Silogisme Helm
Di tengah kemelut itu, silogisme sederhana dari Pak AR Fachrudin melesat keluar. Pak AR menganalogikan penerimaan Pancasila layaknya kita memakai helm saat berkendara di jalan raya. Sebuah perilaku yang konvensional dan normatif. Namun sesungguhnya fleksibel, yaitu ketika di jalan kita pakai, setelah sampai di tujuan kita lepas.
Sedang konteks penggunaan helm akan timbul dua variabel motif. Pertama, sebagai kewajiban agar terhindar dari sanksi pelanggaran atas aturan yang berlaku. Kedua, sebagai kebutuhan agar selamat dan terhindar dari berbagai hal-hal yang tidak diinginkan.
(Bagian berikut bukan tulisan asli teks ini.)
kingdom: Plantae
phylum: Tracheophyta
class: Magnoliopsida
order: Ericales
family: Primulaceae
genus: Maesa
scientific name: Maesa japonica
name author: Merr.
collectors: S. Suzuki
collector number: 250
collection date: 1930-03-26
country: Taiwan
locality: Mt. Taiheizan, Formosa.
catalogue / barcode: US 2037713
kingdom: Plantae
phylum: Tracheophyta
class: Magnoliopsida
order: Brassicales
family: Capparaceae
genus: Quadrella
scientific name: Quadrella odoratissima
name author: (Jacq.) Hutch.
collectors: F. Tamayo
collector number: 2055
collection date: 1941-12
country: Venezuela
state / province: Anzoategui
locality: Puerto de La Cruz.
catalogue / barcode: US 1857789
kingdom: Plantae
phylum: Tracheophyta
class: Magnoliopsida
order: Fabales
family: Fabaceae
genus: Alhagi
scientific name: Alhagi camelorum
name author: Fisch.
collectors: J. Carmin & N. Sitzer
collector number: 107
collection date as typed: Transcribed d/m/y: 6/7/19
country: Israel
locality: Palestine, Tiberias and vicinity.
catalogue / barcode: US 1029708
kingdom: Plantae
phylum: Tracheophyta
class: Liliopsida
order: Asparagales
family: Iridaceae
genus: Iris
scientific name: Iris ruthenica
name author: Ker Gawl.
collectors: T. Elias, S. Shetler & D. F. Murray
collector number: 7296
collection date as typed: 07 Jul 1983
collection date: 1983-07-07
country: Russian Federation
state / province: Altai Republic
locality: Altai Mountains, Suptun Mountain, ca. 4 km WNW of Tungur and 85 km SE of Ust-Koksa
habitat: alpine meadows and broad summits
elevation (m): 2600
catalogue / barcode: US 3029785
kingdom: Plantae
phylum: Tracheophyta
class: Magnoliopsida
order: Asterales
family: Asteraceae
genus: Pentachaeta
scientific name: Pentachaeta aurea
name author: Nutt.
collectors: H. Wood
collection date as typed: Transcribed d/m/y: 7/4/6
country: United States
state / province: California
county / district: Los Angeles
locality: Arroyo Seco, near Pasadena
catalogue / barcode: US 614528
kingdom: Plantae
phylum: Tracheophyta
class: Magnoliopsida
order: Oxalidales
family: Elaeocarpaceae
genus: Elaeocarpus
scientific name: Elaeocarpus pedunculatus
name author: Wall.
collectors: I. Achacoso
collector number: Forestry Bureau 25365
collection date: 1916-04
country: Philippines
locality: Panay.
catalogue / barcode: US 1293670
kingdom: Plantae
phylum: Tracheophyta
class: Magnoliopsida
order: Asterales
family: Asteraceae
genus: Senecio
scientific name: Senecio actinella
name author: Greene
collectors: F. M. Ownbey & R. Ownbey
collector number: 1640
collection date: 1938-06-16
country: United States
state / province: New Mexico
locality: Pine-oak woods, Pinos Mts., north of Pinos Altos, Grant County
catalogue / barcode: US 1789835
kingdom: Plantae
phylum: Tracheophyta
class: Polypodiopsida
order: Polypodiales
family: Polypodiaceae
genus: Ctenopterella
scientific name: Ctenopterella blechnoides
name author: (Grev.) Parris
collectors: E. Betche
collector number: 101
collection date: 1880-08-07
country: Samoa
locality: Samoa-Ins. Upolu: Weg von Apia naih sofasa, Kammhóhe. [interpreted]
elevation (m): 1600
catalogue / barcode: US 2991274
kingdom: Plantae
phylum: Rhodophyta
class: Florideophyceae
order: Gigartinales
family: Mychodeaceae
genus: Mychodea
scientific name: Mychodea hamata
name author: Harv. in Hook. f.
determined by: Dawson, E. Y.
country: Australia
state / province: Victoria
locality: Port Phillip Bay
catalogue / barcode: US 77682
Sama-sama berasal dari Yogyakarta, Pak AR paham akan suasana psikologi kebatinan Presiden Soeharto (Pak Harto) — yang direpresentasikan sebagai sosok Raja Jawa. Maka cukup tepat saat bernegosiasi terkait asas Pancasila itu menggunakan terminologi helm. Tanpa perlu banyak argumen yang berpotensi menaikkan tensi Pak Harto. Dengan selera humornya yang tinggi, unggah-ungguh yang santun serta kebijaksanaan, Pak AR mencoba berdialog dengan Pak Harto terkait asas Pancasila.
Dialog pertama dan kedua belum menemui sasaran yang pas. Pada dialog ketiga kalinya, Pak AR bertanya kepada Pak Harto secara lebih leluasa.
“Pak Harto apa orang menerima Pancasila itu seperi orang memakai helm?”, tanya Pak AR. Kemudian Pak Harto pun menjawab secara singkat, “Kira-kira seperti itu”.
Secara eksplisit Pak Harto membenarkan pernyataan Pak AR. Polemik tentang asas Pancasila yang pelik pun selesai dengan cara efektif. Finalnya pada tahun 1985 ketika perhelatan Muktamar Muhammadiyah ke-41 terselenggara di Kota Solo.
Pak AR yang pribadi yang humble itu telah melakukan teknik diplomasi Tingkat tinggi dengan argumen minimalis (qolla wa dalla). Argumentasi dari lisan orang bertaqwa, autentik, dan mukhlis. Negosiasi semacam ini sulit dicarikan ekivalen maupun linearnya dalam konteks sekarang. Era yang penuh dengan resonansi emosional (bahkan kebencian) ketika seseorang berusaha mengkritisi kebijakan pemerintah.
Menurut hemat saya, Pak AR dengan sikap akomodatifnya berusaha merealisasikan strategi nomor 24 dari 36 strategi perang Cina kuno Jia dao fa guo. Memperoleh lintasan yang aman untuk menaklukkan Kerajaan Guo. Atau bisa jadi malah menerapkan strategi no 1, Man tian guo hai, mengecoh langit untuk menyeberangi lautan.
“Pak AR, helm dan Pancasila” telah menggiring memori saya ketika belajar mantiq (logika) dalam kitab Sulam al-Munauroq sebagai teks dasarnya. Ketika menguraikan bab Fi al-Qiyas (silogisme) Syaikh Abdurrahman Al-Akhdzari berkata, “fawajibun dirajuha fi al-kubro wama min al-muqoddimati sughro” (muqodimah sughra dan beberapa muqodimah lain, maka had kecilnya wajib termuat dalam batasan tengah muqadimah kubra).
Pada gilirannya, bait ini memuat beberapa istilah, muqadimah sughra (premis minor), muqadimah kubra (premis mayor) dan natijah (konklusi). Jika meformulasikan dalam konteks Pak AR, akan timbul beberapa premis. Satu; Pemerintah mewajibkan asas tunggal Pancasila. Dua; Pak AR menganalogikannya dengan memakai helm. Maka sebagai konklusi, menggunakan Pancasila tak ubahnya memakai helm. Wallahu a’lam bish Shawab.